Une étude propose d’améliorer la traçabilité des milieux de culture utilisés dans le cadre de l’assistance médicale à la procréation

Une étude propose d’améliorer la traçabilité des milieux de culture utilisés dans le cadre de l’assistance médicale à la procréation

Il a été démontré que l’état nutritionnel de la mère au moment de l’implantation et lors des premières étapes de la grossesse pourrait avoir des effets sur la santé future de sa descendance. C’est pourquoi il n’est pas exclu que les différents milieux de culture d’embryons et de gamètes aujourd’hui utilisés dans les laboratoires puissent avoir des effets différents sur le développement embryonnaire et sur l’épigénome.

De nos jours, les milieux de culture que l’on trouve sur le marché ont une composition très variable, qui oscille entre 8 et 80 nutriments différents. De plus, chaque centre utilise habituellement plusieurs milieux ou les associe entre eux, raison pour laquelle il est difficile d’obtenir des informations ou de faire une estimation de leurs effets sur le développement embryonnaire.
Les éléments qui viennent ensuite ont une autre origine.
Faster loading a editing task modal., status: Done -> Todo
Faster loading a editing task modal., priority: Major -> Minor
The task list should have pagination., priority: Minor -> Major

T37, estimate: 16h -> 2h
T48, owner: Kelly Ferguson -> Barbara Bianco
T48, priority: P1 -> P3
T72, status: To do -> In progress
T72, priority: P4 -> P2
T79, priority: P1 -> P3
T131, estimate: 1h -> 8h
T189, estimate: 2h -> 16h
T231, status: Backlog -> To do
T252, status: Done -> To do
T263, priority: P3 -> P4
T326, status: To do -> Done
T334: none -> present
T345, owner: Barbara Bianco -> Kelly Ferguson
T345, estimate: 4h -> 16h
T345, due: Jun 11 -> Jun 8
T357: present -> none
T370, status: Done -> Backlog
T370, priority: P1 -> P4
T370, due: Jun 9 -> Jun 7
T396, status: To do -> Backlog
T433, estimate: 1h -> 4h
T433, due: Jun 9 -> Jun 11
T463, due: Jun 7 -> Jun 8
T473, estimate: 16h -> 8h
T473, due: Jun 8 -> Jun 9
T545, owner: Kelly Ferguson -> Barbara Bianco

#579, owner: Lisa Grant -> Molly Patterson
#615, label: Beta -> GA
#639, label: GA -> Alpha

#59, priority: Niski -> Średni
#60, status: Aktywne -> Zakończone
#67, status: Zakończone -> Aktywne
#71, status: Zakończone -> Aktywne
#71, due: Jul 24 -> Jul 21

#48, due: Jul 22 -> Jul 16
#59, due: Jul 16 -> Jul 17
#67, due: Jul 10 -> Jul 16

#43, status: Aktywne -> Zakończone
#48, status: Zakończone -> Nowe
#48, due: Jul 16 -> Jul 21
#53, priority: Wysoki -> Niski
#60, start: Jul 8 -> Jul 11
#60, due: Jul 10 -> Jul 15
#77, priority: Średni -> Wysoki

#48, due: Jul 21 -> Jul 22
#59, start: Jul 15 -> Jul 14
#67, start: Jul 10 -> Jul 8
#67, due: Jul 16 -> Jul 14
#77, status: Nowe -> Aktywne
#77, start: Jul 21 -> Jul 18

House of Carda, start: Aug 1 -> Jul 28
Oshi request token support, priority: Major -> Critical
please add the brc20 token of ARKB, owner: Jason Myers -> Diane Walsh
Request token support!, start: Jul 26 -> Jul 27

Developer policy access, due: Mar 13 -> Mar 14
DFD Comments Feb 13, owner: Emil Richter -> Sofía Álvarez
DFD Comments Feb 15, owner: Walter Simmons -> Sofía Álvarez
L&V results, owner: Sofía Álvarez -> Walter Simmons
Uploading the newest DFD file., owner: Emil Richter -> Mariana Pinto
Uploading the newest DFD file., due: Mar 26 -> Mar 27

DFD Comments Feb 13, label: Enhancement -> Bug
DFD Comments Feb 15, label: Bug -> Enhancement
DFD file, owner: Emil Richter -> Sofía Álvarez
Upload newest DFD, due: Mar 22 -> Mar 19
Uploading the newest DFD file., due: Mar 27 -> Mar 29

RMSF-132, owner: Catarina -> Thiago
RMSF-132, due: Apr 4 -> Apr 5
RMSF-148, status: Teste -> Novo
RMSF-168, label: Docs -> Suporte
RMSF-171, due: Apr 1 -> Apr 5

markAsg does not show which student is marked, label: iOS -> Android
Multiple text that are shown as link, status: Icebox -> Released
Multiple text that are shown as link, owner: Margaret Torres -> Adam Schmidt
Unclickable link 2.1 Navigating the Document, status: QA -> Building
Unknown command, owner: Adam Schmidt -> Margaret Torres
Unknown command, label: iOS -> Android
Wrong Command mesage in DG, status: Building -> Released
Les tests de contrôle de qualité qui ont été effectués sur des modèles animaux déterminent uniquement si le milieu est efficace et remplit les conditions exigées pour assurer le développement de l’embryon, mais ne prennent pas en considération les variables en cas de variations de la composition. De ce fait, il s’avère difficile de déterminer leurs effets à long terme sur la santé du futur nouveau-né ou adulte.

Il apparaît toutefois que, par rapport à ceux qui sont conçus de façon naturelle, les bébés qui naissent grâce aux techniques d’assistance médicale à la procréation sont exposés à un risque accru de problèmes périnataux, tels qu’un accouchement prématuré, un faible poids à la naissance et d’éventuelles anomalies d’origine congénitale. S’agissant d’un processus extrêmement complexe et qui dépend d’un très grand nombre de variables, tant sur le plan clinique que pour ce qui est des procédures de laboratoire, il est très difficile de déterminer quels sont les facteurs les plus importants qui sont à l’origine d’éventuels problèmes dans la descendance. Il est donc indispensable de pouvoir disposer de toutes les informations nécessaires sur chacun d’entre eux afin de pouvoir réaliser les études qui permettront d’établir d’éventuelles corrélations. La composition qualitative et quantitative du milieu de culture utilisé pour la culture de gamètes et d’embryons est en cela de la plus haute importance.

Dans le cadre défini par la réglementation de l’Union européenne, les fabricants doivent notifier la composition des milieux de culture qu’ils commercialisent et faire un suivi clinique d’évaluation de leurs résultats ; or, de nos jours, il n’est pas facile de savoir comment ce système fonctionne exactement. C’est pourquoi les auteurs de l’étude en viennent à conclure que les centres d’assistance médicale à la procréation devraient tenir un registre des informations cliniques concernant les milieux de culture qu’ils utilisent, afin de permettre la réalisation d’études de suivi de la descendance obtenue grâce à ceux-ci, et que ces données soient publiées par les registres nationaux. Ils recommandent également que les sociétés qui fabriquent les milieux de culture notifient les modifications apportées à ces cultures et à leur composition, et qu’ils mettent en place des systèmes permettant de contrôler la validation et la réévaluation de l’utilisation des uns ou des autres.

Time to take human embryo culture seriously.
Sunde A, Brison D, Dumoulin J, Harper J, Lundin K, Magli MC, Van den Abbeel E, Veiga A.
Hum Reprod. 2016 Oct;31(10):2174-82. doi: 10.1093/humrep/dew157.